What is being asked » Copy out all the lines in the records that include the word "pliki".

Records for this task »

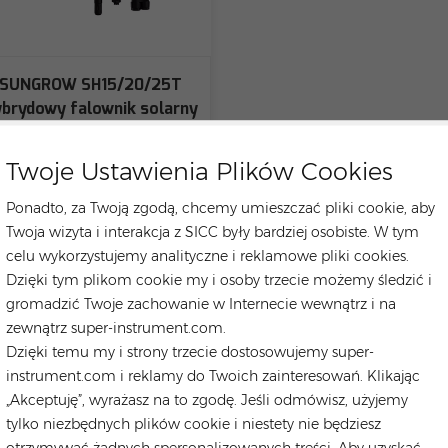
SUNGROW SH15/20/25T
brydowy falownik solarny
3-fazowy do zastosowań
mieszkaniowych
Twoje Ustawienia Plików Cookies
Ponadto, za Twoją zgodą, chcemy umieszczać pliki cookie, aby
Twoja wizyta i interakcja z SICC były bardziej osobiste. W tym
celu wykorzystujemy analityczne i reklamowe pliki cookies.
Dzięki tym plikom cookie my i osoby trzecie możemy śledzić i
gromadzić Twoje zachowanie w Internecie wewnątrz i na
zewnątrz super-instrument.com.
Dzięki temu my i strony trzecie dostosowujemy super-
instrument.com i reklamy do Twoich zainteresowań. Klikając
„Akceptuję”, wyrażasz na to zgodę. Jeśli odmówisz, użyjemy
tylko niezbędnych plików cookie i niestety nie będziesz
otrzymywać żadnych spersonalizowanych treści. Aby uzyskać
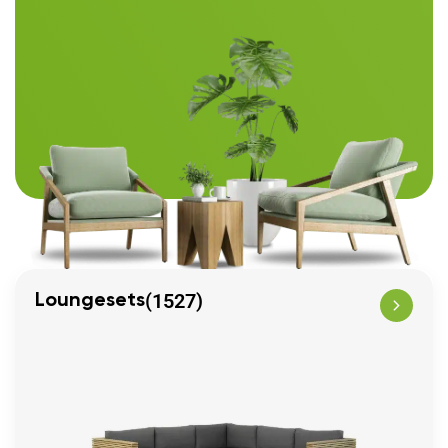
(1527)
Loungesets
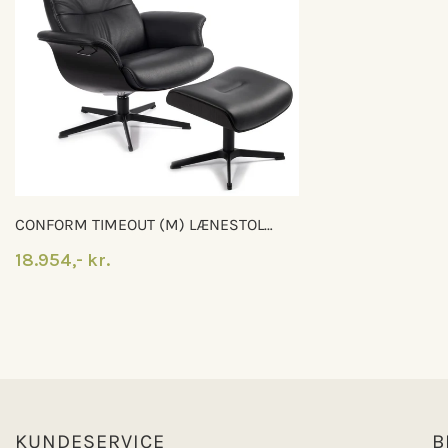
CONFORM TIMEOUT (M) LÆNESTOL
MED FODSKAMMEL
18.954,- kr.
KUNDESERVICE
B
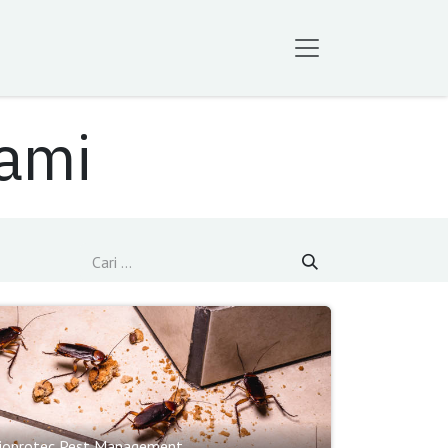
Kami
ioprotec Pest Management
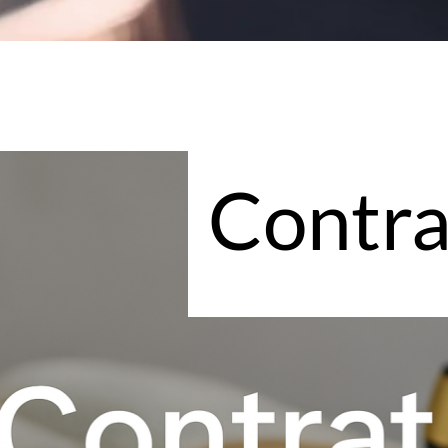
Contra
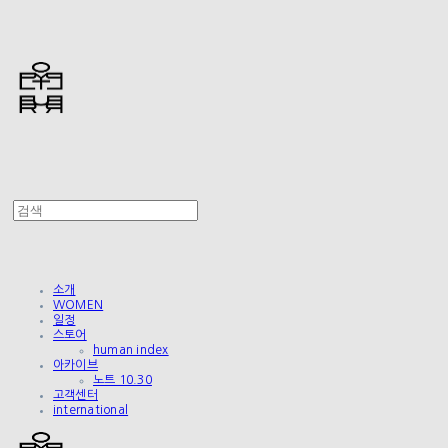
소개
WOMEN
일정
스토어
human index
아카이브
노트 10.30
고객센터
international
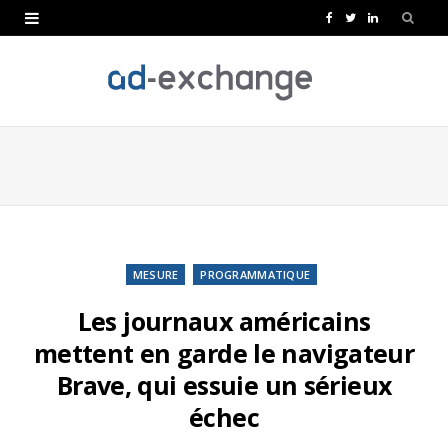
F
T
L
a
w
i
c
i
n
e
t
k
b
t
e
o
e
d
o
r
I
k
n
MESURE
PROGRAMMATIQUE
Les journaux américains
mettent en garde le navigateur
Brave, qui essuie un sérieux
échec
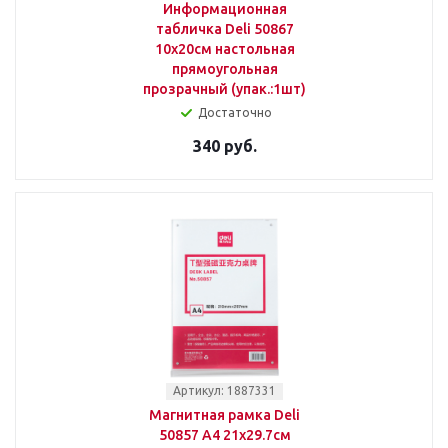
Информационная
табличка Deli 50867
10x20см настольная
прямоугольная
прозрачный (упак.:1шт)
Достаточно
340 руб.
Артикул: 1887331
Магнитная рамка Deli
50857 A4 21х29.7см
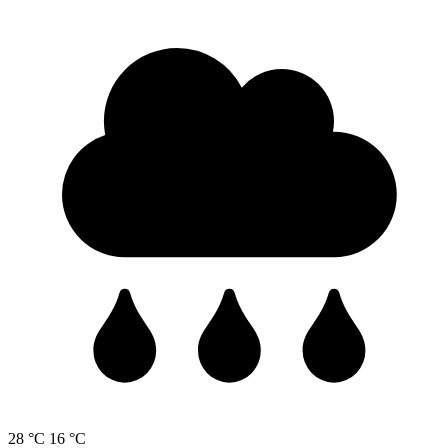
28 °C
16 °C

Written solution »
Ponadto, za Twoją zgodą, chcemy umieszczać pliki cookie, aby
celu wykorzystujemy analityczne i reklamowe pliki cookies.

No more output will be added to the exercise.